■ **About this task**: Give an exact copy of the data that follows.

■ **Records shown**:

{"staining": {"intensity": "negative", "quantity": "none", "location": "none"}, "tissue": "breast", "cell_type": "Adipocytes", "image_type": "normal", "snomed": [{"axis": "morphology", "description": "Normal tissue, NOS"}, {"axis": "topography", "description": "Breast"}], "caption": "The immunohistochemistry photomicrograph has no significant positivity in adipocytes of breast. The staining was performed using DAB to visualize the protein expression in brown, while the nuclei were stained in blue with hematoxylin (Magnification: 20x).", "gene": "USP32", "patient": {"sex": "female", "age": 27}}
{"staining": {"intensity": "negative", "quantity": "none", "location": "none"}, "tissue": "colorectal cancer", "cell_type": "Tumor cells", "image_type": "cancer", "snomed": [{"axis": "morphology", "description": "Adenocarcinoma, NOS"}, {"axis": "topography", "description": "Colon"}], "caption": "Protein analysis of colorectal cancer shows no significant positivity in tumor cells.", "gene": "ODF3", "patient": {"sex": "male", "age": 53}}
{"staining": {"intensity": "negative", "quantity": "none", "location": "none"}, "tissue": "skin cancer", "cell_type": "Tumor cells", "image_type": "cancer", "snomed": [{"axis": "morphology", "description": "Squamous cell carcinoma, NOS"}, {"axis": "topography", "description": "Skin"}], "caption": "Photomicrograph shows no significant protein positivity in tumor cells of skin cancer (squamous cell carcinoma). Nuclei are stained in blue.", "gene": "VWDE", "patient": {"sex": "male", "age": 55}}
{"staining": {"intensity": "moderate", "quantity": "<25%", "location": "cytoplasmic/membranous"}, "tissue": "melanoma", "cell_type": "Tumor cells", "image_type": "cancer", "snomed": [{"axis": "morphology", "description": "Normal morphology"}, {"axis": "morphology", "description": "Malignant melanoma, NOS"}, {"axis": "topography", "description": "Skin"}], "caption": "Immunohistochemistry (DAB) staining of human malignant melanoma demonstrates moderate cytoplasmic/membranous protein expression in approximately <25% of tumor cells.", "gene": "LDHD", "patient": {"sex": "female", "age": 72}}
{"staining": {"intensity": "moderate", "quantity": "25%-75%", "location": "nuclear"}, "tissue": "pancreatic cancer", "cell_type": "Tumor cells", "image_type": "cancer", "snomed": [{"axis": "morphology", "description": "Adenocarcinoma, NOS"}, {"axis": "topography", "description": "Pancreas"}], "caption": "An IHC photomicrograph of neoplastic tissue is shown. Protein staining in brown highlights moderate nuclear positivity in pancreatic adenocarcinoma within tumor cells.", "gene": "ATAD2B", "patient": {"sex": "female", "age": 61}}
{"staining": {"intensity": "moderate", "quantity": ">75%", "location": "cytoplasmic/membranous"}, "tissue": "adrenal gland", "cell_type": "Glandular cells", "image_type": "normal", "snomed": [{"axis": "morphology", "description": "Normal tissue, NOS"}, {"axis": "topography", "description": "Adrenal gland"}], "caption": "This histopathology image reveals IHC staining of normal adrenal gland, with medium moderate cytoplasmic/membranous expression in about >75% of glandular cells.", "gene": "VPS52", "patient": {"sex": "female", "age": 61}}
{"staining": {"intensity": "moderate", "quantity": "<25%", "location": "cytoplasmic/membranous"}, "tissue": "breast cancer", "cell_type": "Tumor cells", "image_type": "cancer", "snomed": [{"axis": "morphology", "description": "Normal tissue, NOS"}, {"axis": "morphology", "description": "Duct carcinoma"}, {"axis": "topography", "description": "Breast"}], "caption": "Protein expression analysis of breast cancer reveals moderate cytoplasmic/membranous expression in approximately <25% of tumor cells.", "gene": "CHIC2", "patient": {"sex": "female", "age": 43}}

■ **Task output**:
{"staining": {"intensity": "negative", "quantity": "none", "location": "none"}, "tissue": "breast", "cell_type": "Adipocytes", "image_type": "normal", "snomed": [{"axis": "morphology", "description": "Normal tissue, NOS"}, {"axis": "topography", "description": "Breast"}], "caption": "The immunohistochemistry photomicrograph has no significant positivity in adipocytes of breast. The staining was performed using DAB to visualize the protein expression in brown, while the nuclei were stained in blue with hematoxylin (Magnification: 20x).", "gene": "USP32", "patient": {"sex": "female", "age": 27}}
{"staining": {"intensity": "negative", "quantity": "none", "location": "none"}, "tissue": "colorectal cancer", "cell_type": "Tumor cells", "image_type": "cancer", "snomed": [{"axis": "morphology", "description": "Adenocarcinoma, NOS"}, {"axis": "topography", "description": "Colon"}], "caption": "Protein analysis of colorectal cancer shows no significant positivity in tumor cells.", "gene": "ODF3", "patient": {"sex": "male", "age": 53}}
{"staining": {"intensity": "negative", "quantity": "none", "location": "none"}, "tissue": "skin cancer", "cell_type": "Tumor cells", "image_type": "cancer", "snomed": [{"axis": "morphology", "description": "Squamous cell carcinoma, NOS"}, {"axis": "topography", "description": "Skin"}], "caption": "Photomicrograph shows no significant protein positivity in tumor cells of skin cancer (squamous cell carcinoma). Nuclei are stained in blue.", "gene": "VWDE", "patient": {"sex": "male", "age": 55}}
{"staining": {"intensity": "moderate", "quantity": "<25%", "location": "cytoplasmic/membranous"}, "tissue": "melanoma", "cell_type": "Tumor cells", "image_type": "cancer", "snomed": [{"axis": "morphology", "description": "Normal morphology"}, {"axis": "morphology", "description": "Malignant melanoma, NOS"}, {"axis": "topography", "description": "Skin"}], "caption": "Immunohistochemistry (DAB) staining of human malignant melanoma demonstrates moderate cytoplasmic/membranous protein expression in approximately <25% of tumor cells.", "gene": "LDHD", "patient": {"sex": "female", "age": 72}}
{"staining": {"intensity": "moderate", "quantity": "25%-75%", "location": "nuclear"}, "tissue": "pancreatic cancer", "cell_type": "Tumor cells", "image_type": "cancer", "snomed": [{"axis": "morphology", "description": "Adenocarcinoma, NOS"}, {"axis": "topography", "description": "Pancreas"}], "caption": "An IHC photomicrograph of neoplastic tissue is shown. Protein staining in brown highlights moderate nuclear positivity in pancreatic adenocarcinoma within tumor cells.", "gene": "ATAD2B", "patient": {"sex": "female", "age": 61}}
{"staining": {"intensity": "moderate", "quantity": ">75%", "location": "cytoplasmic/membranous"}, "tissue": "adrenal gland", "cell_type": "Glandular cells", "image_type": "normal", "snomed": [{"axis": "morphology", "description": "Normal tissue, NOS"}, {"axis": "topography", "description": "Adrenal gland"}], "caption": "This histopathology image reveals IHC staining of normal adrenal gland, with medium moderate cytoplasmic/membranous expression in about >75% of glandular cells.", "gene": "VPS52", "patient": {"sex": "female", "age": 61}}
{"staining": {"intensity": "moderate", "quantity": "<25%", "location": "cytoplasmic/membranous"}, "tissue": "breast cancer", "cell_type": "Tumor cells", "image_type": "cancer", "snomed": [{"axis": "morphology", "description": "Normal tissue, NOS"}, {"axis": "morphology", "description": "Duct carcinoma"}, {"axis": "topography", "description": "Breast"}], "caption": "Protein expression analysis of breast cancer reveals moderate cytoplasmic/membranous expression in approximately <25% of tumor cells.", "gene": "CHIC2", "patient": {"sex": "female", "age": 43}}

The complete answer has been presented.